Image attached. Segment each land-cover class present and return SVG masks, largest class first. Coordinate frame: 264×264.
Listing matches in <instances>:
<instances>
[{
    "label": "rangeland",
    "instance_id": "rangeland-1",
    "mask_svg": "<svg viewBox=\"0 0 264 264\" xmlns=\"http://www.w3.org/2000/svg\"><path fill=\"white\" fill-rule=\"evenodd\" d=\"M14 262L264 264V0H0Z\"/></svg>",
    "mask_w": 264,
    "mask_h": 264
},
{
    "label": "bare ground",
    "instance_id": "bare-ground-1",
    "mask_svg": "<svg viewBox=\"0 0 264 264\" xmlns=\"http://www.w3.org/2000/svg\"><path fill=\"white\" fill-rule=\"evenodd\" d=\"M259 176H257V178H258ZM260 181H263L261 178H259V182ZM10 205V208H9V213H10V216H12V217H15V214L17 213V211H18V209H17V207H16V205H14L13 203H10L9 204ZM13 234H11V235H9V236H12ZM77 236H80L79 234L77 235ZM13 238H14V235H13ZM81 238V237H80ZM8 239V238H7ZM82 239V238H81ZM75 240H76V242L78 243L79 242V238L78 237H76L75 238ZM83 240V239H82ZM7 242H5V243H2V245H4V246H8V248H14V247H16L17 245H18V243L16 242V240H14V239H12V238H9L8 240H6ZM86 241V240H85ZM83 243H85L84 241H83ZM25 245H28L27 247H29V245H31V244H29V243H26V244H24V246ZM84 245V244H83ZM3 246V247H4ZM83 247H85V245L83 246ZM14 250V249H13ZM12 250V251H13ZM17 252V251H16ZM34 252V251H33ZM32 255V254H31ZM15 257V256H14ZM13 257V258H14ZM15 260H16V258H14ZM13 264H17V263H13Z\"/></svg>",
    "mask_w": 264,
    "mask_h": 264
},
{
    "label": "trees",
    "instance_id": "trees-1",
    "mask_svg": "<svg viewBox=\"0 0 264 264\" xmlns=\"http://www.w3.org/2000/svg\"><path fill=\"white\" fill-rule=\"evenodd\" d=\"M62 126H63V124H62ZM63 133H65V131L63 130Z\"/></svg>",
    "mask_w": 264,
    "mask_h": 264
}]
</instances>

====

Retype every one of the lines above without any change.

# [Answer below]
Image attached. Segment each land-cover class present and return SVG masks, largest class first. Coordinate frame: 264×264.
Listing matches in <instances>:
<instances>
[{
    "label": "rangeland",
    "instance_id": "rangeland-1",
    "mask_svg": "<svg viewBox=\"0 0 264 264\" xmlns=\"http://www.w3.org/2000/svg\"><path fill=\"white\" fill-rule=\"evenodd\" d=\"M14 262L264 264V0H0Z\"/></svg>",
    "mask_w": 264,
    "mask_h": 264
},
{
    "label": "bare ground",
    "instance_id": "bare-ground-1",
    "mask_svg": "<svg viewBox=\"0 0 264 264\" xmlns=\"http://www.w3.org/2000/svg\"><path fill=\"white\" fill-rule=\"evenodd\" d=\"M259 176H257V178H258ZM260 181H263L261 178H259V182ZM10 205V208H9V213H10V216H12V217H15V214L17 213V211H18V209H17V207H16V205H14L13 203H10L9 204ZM13 234H11V235H9V236H12ZM77 236H80L79 234L77 235ZM13 238H14V235H13ZM81 238V237H80ZM8 239V238H7ZM82 239V238H81ZM75 240H76V242L78 243L79 242V238L78 237H76L75 238ZM83 240V239H82ZM7 242H5V243H2V245H4V246H8V248H14V247H16L17 245H18V243L16 242V240H14V239H12V238H9L8 240H6ZM86 241V240H85ZM83 243H85L84 241H83ZM25 245H28L27 247H29V245H31V244H29V243H26V244H24V246ZM84 245V244H83ZM3 246V247H4ZM83 247H85V245L83 246ZM14 250V249H13ZM12 250V251H13ZM17 252V251H16ZM34 252V251H33ZM32 255V254H31ZM15 257V256H14ZM13 257V258H14ZM15 260H16V258H14ZM13 264H17V263H13Z\"/></svg>",
    "mask_w": 264,
    "mask_h": 264
},
{
    "label": "trees",
    "instance_id": "trees-1",
    "mask_svg": "<svg viewBox=\"0 0 264 264\" xmlns=\"http://www.w3.org/2000/svg\"><path fill=\"white\" fill-rule=\"evenodd\" d=\"M62 126H63V124H62ZM63 133H65V131L63 130Z\"/></svg>",
    "mask_w": 264,
    "mask_h": 264
}]
</instances>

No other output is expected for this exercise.